There are any number of ways I could've gone with this... The Waiting is the Hardest Part, Waiting for the Sun, Waiting in Vain...
But we're just waiting. All season long I wondered why people around the country weren't giving the Stanford Football program its proper respect, but in a lot of ways I'm guilty of the same thing. When I look at the University of Michigan as they emerge from the failed Rich Rodriguez experiment and enter into the Brady Hoke era, I don't for a second doubt that they'll return to prominence. They're Michigan. When I look south to the Swamp and the Florida Gators, I don't worry that they'll fade away without Urban Meyer at the helm. They're Florida. Within the Pac-12 there's USC, struggling under the yoke of NCAA sanctions that will keep them from bowl games and limit their scholarships, but I know they'll be a national power just as soon as they're finished serving their time. They're USC.
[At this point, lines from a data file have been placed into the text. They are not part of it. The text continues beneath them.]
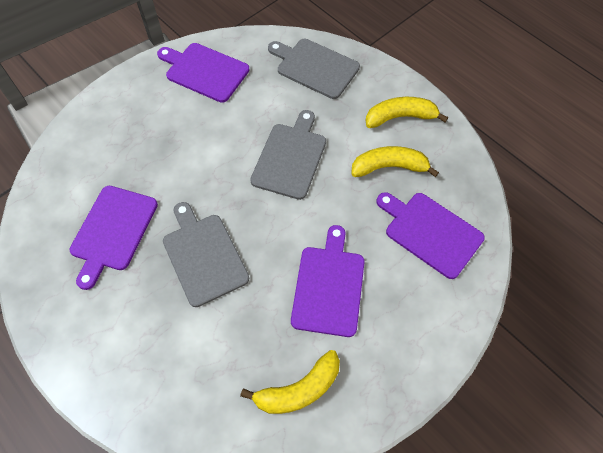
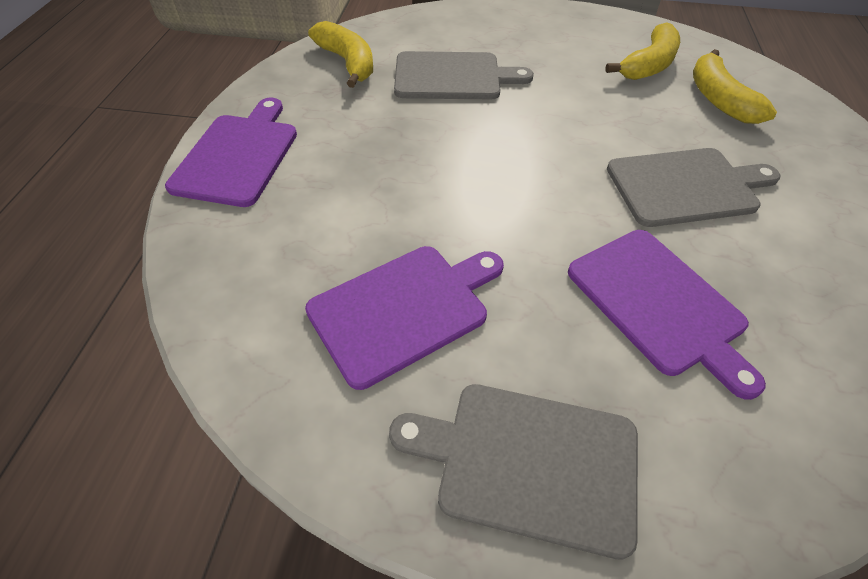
purple cutting board: 4 -> 3

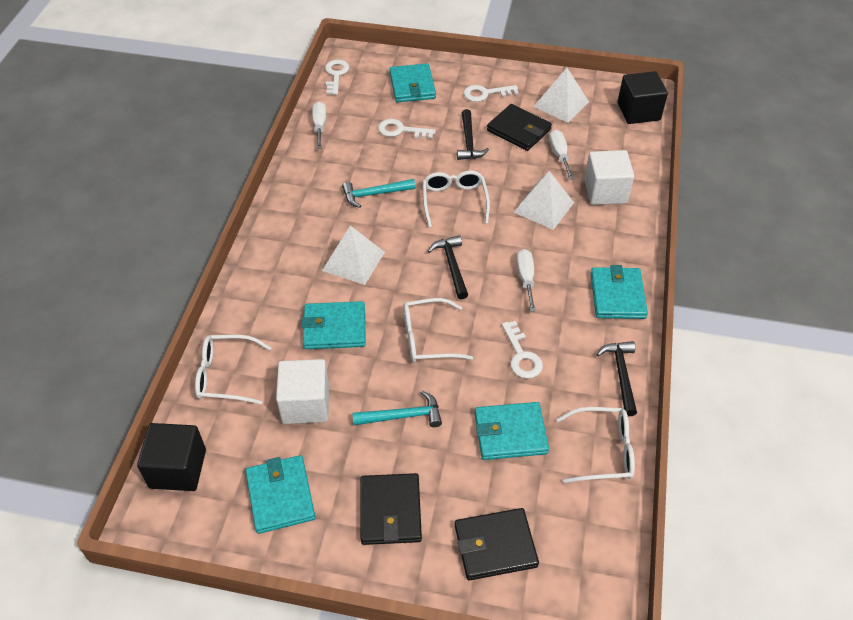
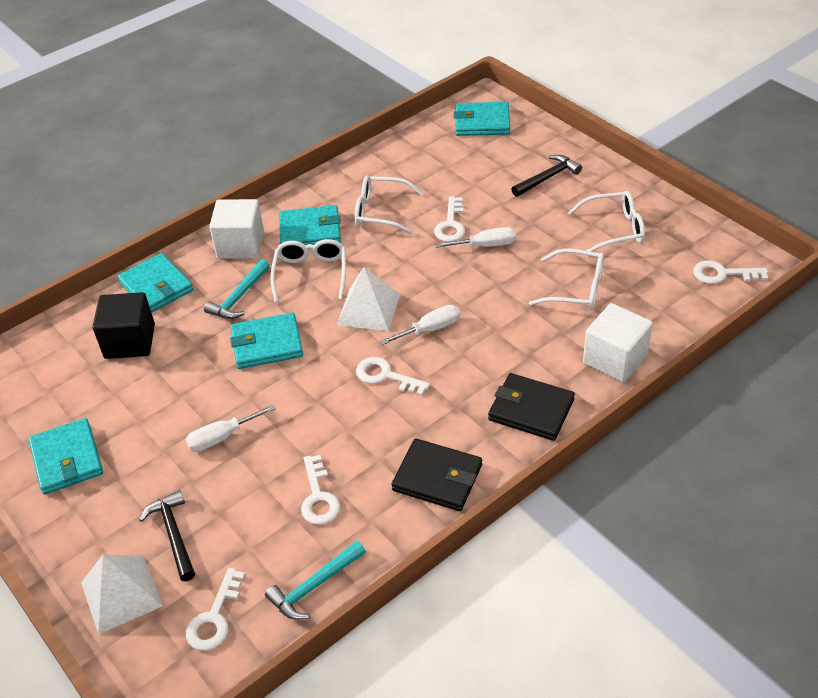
black cube: 2 -> 1
black hammer: 3 -> 2
black wallet: 3 -> 2
white key: 4 -> 5
white pyramid: 3 -> 2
But I worry about the Mighty Card. Even without a head coach, Stanford keeps popping up in various preseason polls for 2011, thanks mostly to the return of Andrew Luck. The defense got better each week and returns a great deal of talent. Half of the players from the deep recruiting classes of 2009 and 2010 are yet to be heard from, and some potential 2011 signees are talented enough to contribute this coming fall. There's a lot to be excited about.
But I worry.
I worry that Jim Harbaugh will gut the coaching staff and take them to San Francisco. I worry especially about Vic Fangio, the Dark Lord of Defense, the man who turned one of the worst defensive teams in the country to one of the best in the space of twelve months. If he leaves, the defense could revert to the porous 2010 version. If offensive coordinator David Shaw leaves, Luck and the offense will have to learn a whole new playbook, and what could've been a national championship year will become a transition season.
I worry that Stanford AD Bob Bowlsby will choose poorly, and that the wrong candidate will waste the year that Andrew Luck has given us and plunge the program back into mediocrity.
I worry that the stellar recruiting class assembled by Harbaugh and his staff will slowly erode away, setting the program back even farther.
I worry.
Hopefully something good will happen on Thursday to assuage all this angst.